_Textabschnitt:_
((
Was ist also diese ominöse Mitte? Die Mitte ist zunächst einmal definiert als Schnittpunkt der beiden Achsen links-rechts und liberal-autoritär. Wer sich politisch in der Mitte positioniert, versteht sich also weder als links noch als rechts und weder liberal noch autoritär. Aber was dann, so möchte man fragen.
Für Deutschland trifft wohl am ehesten der Begriff Soziale Marktwirtschaft auf diese Mitte zu. Sie vereint das eher links-autoritäre sozialstaatliche Umverteilungsmoment mit der eher rechts-liberalen freien Marktwirtschaft, die aber einer rechts-autoritär gedachten staatlichen Regulierung bedarf, ohne jedoch die links-liberal verstandene freie Gesellschaft unnötig einzuengen.
Das klingt wie das katholische „et-et“ (sowohl – als auch), eines der Grundprinzipien katholischen Denkens. So gesehen hat im Konzept der Sozialen Marktwirtschaft jedes der vier Felder seine eigene Berechtigung, ohne die jeweils anderen ausschließen zu wollen. Die Mitte ist, dialektisch gedacht, quasi die zweidimensionale Synthese der beiden politischen Grundwidersprüche.
))
_Bereitgestelltes Material:_
((
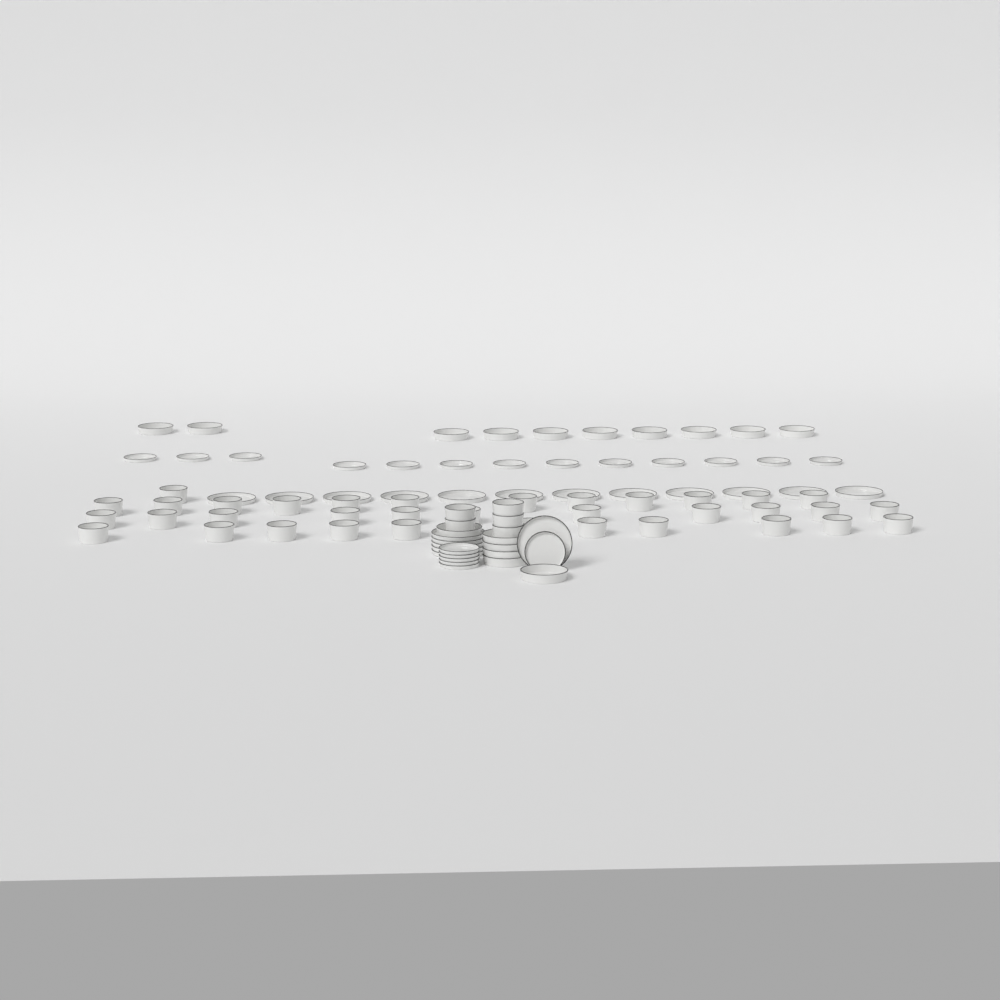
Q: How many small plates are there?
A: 19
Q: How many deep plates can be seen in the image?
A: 16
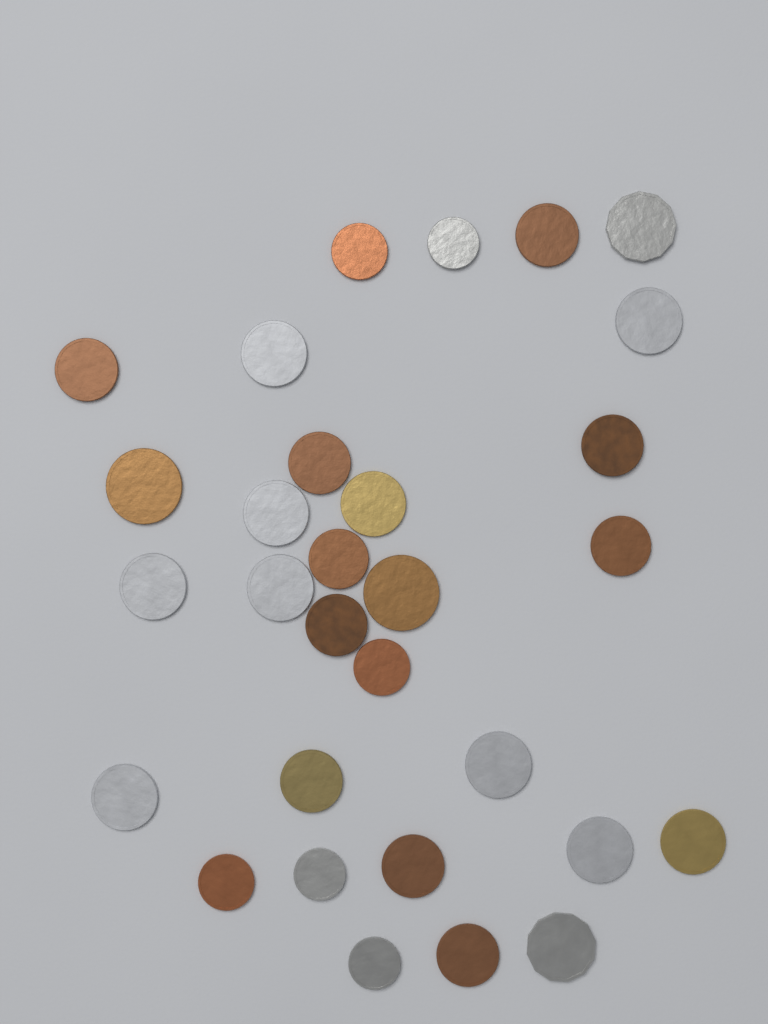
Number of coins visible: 30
))
_Arbeitsaufträge:_
1. Nennen Sie alle Kombinationen, die der Text zur politischen Mitte aus einer Richtung der Achse links-rechts und einer Richtung der Achse liberal-autoritär bildet. Geben Sie diese in der Reihenfolge ihres Auftretens an.
2. Schreiben Sie aus dem Text zur politischen Mitte den Abschnitt wortgetreu ab, der bei „Was ist also“ beginnt und bei „möchte man fragen.“ endet.
3. Knüpfen Sie an den Text zur politischen Mitte an und setzen Sie ihn nach seinem letzten Satz fort.

_Geordnete Lösungen:_
1. links-autoritär, rechts-liberal, rechts-autoritär, links-liberal

2.
Was ist also diese ominöse Mitte? Die Mitte ist zunächst einmal definiert als Schnittpunkt der beiden Achsen links-rechts und liberal-autoritär. Wer sich politisch in der Mitte positioniert, versteht sich also weder als links noch als rechts und weder liberal noch autoritär. Aber was dann, so möchte man fragen.

3.
Für den Regulierungsgedanken gibt es den selbst wieder schillernden Begriff des Ordoliberalismus, der sich nicht leicht auf ein einzelnes Politikfeld festlegen lässt. Kerngedanke der sozialen Marktwirtschaft ist jedenfalls, dass der Staat sowohl den Ordnungsrahmen für die Wirtschaft setzen als auch für einen gewissen sozialen Ausgleich sorgen muss, ohne die freie wirtschaftliche Betätigung der Bürger unnötig einzuschränken.
Die so verstandene Mitte ist zahlreichen Gefährdungen ausgesetzt. Die autoritäre Gefahr ist eine mögliche Übermacht des Staates, der Gesellschaft und Wirtschaft stranguliert. Die liberale Gefahr ist eine Schwächung des Staates, die seine Aufgaben beeinträchtigt. Die linke Gefahr ist eine überbordende Umverteilung, die zulasten der wirtschaftlichen Entwicklung geht. Und die rechte Gefahr ist eine Überbetonung der Wirtschaft, die zulasten der wirtschaftlich Schwachen geht.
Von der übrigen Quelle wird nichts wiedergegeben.